Finite-time Lyapunov exponents (FTLEs) provide a powerful approach to compute time-varying analogs of invariant manifolds in unsteady fluid flow fields. These manifolds are useful to visualize the transport mechanisms of passive tracers advecting with the flow. However, many vehicles and mobile sensors are not passive, but are instead actuated according to some intelligent trajectory planning or control law; for example, model predictive control and reinforcement learning are often used to design energy-efficient trajectories in a dynamically changing background flow. In this work, we investigate the use of FTLE on such controlled agents to gain insight into optimal transport routes for navigation in known unsteady flows. We find that these controlled FTLE (cFTLE) coherent structures separate the flow field into different regions with similar costs of transport to the goal location. These separatrices are functions of the planning algorithm's hyper-parameters, such as the optimization time horizon and the cost of actuation. Computing the invariant sets and manifolds of active agent dynamics in dynamic flow fields is useful in the context of robust motion control, hyperparameter tuning, and determining safe and collision-free trajectories for autonomous systems.
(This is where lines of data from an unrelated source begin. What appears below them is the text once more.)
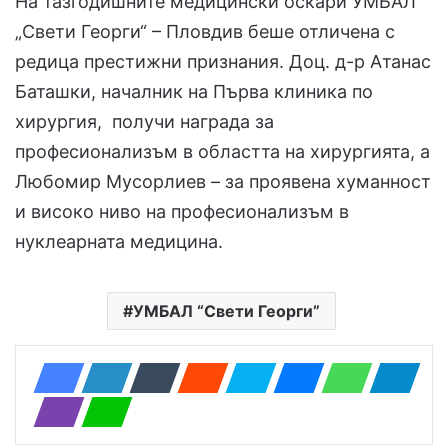
На тазгодишните медицински оскари УМБАЛ
„Свети Георги“ – Пловдив беше отличена с
редица престижни признания. Доц. д-р Атанас
Баташки, началник на Първа клиника по
хирургия, получи награда за
професионализъм в областта на хирургията, а
Любомир Мусорлиев – за проявена хуманност
и високо ниво на професионализъм в
нуклеарната медицина.
УМБАЛ “Свети Георги”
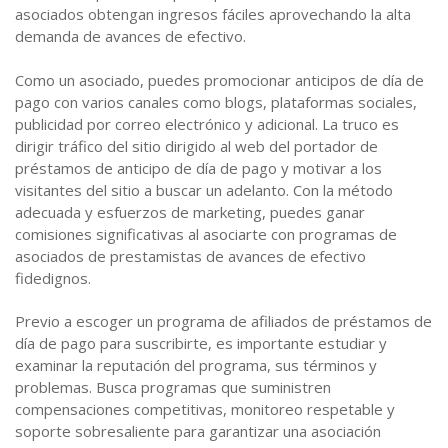
asociados obtengan ingresos fáciles aprovechando la alta
demanda de avances de efectivo.
Como un asociado, puedes promocionar anticipos de día de
pago con varios canales como blogs, plataformas sociales,
publicidad por correo electrónico y adicional. La truco es
dirigir tráfico del sitio dirigido al web del portador de
préstamos de anticipo de día de pago y motivar a los
visitantes del sitio a buscar un adelanto. Con la método
adecuada y esfuerzos de marketing, puedes ganar
comisiones significativas al asociarte con programas de
asociados de prestamistas de avances de efectivo
fidedignos.
Previo a escoger un programa de afiliados de préstamos de
día de pago para suscribirte, es importante estudiar y
examinar la reputación del programa, sus términos y
problemas. Busca programas que suministren
compensaciones competitivas, monitoreo respetable y
soporte sobresaliente para garantizar una asociación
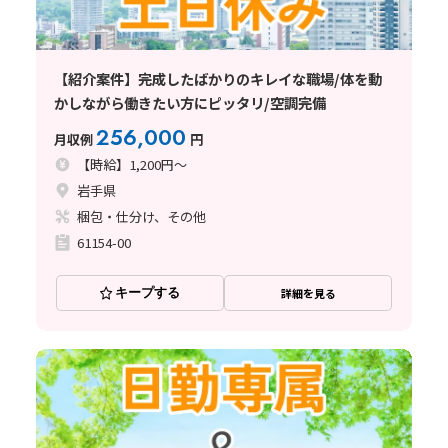
【紹介案件】完成したばかりのキレイな職場/体を動
かしながら働きたい方にピッタリ/空調完備
256,000
月収例
円
【時給】1,200円～
岩手県
梱包・仕分け、その他
61154-00
キープする
詳細を見る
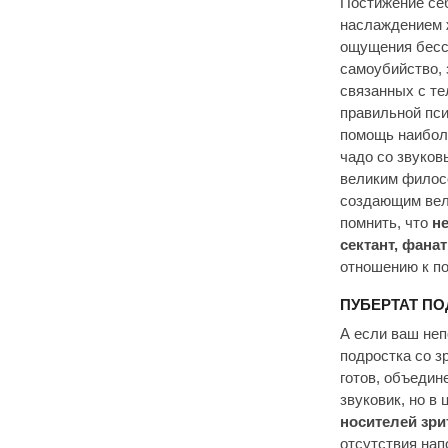
Постижение себ
наслаждением ж
ощущения бесс
самоубийство, 
связанных с те
правильной пси
помощь наибол
чадо со звуков
великим филосо
создающим вели
помнить, что
не
сектант, фана
отношению к по
ПУБЕРТАТ П
А если ваш неп
подростка со з
готов, объедин
звуковик, но в
носителей зри
отсутствия на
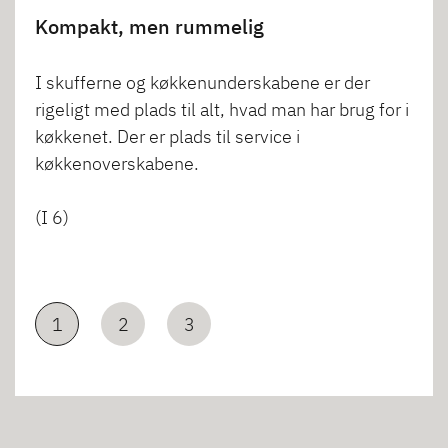
Kompakt, men rummelig
I skufferne og køkkenunderskabene er der
rigeligt med plads til alt, hvad man har brug for i
køkkenet. Der er plads til service i
køkkenoverskabene.
(I 6)
1
2
3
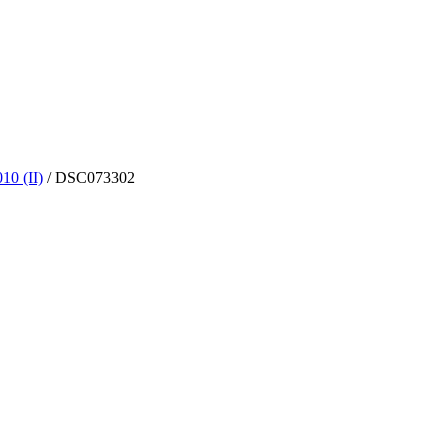
10 (II)
/
DSC073302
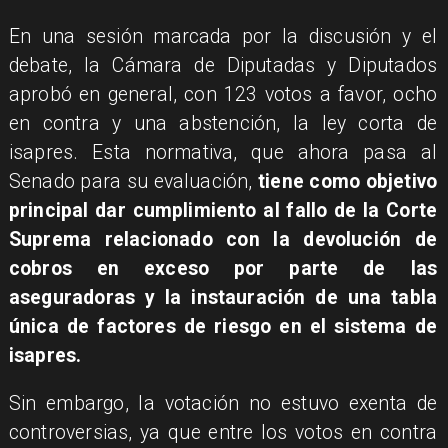
En una sesión marcada por la discusión y el
debate, la Cámara de Diputadas y Diputados
aprobó en general, con 123 votos a favor, ocho
en contra y una abstención, la ley corta de
isapres. Esta normativa, que ahora pasa al
Senado para su evaluación,
tiene como objetivo
principal dar cumplimiento al fallo de la Corte
Suprema relacionado con la devolución de
cobros en exceso por parte de las
aseguradoras y la instauración de una tabla
única de factores de riesgo en el sistema de
isapres.
Sin embargo, la votación no estuvo exenta de
controversias, ya que entre los votos en contra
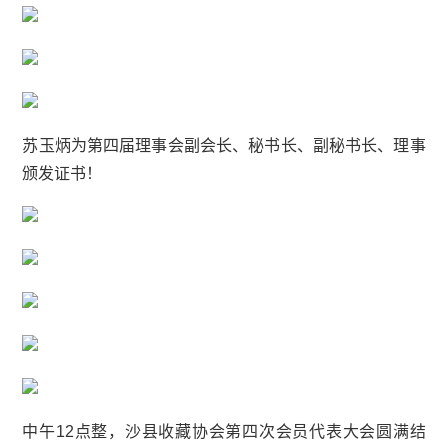
苏玉炳为第四届理事会副会长、秘书长、副秘书长、理事
颁发证书！
中午12点整，沙县收藏协会第四次会员代表大会圆满结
Moreover, these cFTLE structures provide insight into effective deployment locations for mobile agents with actuation and energy constraints to traverse the ocean or atmosphere.

翻译：有限时间李雅普诺夫指数（FTLE）提供了一种强有力的方法，用于计算非定常流场中不变流形的时变类似物。这些流形有助于可视化随流输运的被动示踪剂的传输机制。然而，许多运载器与移动传感器并非被动，而是依据某种智能轨迹规划或控制律进行驱动；例如，模型预测控制与强化学习常用于在动态变化背景流中设计节能轨迹。本文探究了将FTLE应用于此类受控智能体，以获取在已知非定常流中导航的最优输运路径的洞见。我们发现，这些受控FTLE（cFTLE）相干结构将流场划分为不同区域，每个区域具有到达目标位置相近的输运成本。这些分界线是规划算法超参数（如优化时域与驱动成本）的函数。在动态流场中计算主动智能体动力学的不变集与流形，对于自主系统鲁棒运动控制、超参数调优以及安全无碰撞轨迹确定具有重要意义。此外，这些cFTLE结构为具有驱动与能量约束的移动智能体穿越海洋或大气时，如何选择有效部署位置提供了洞见。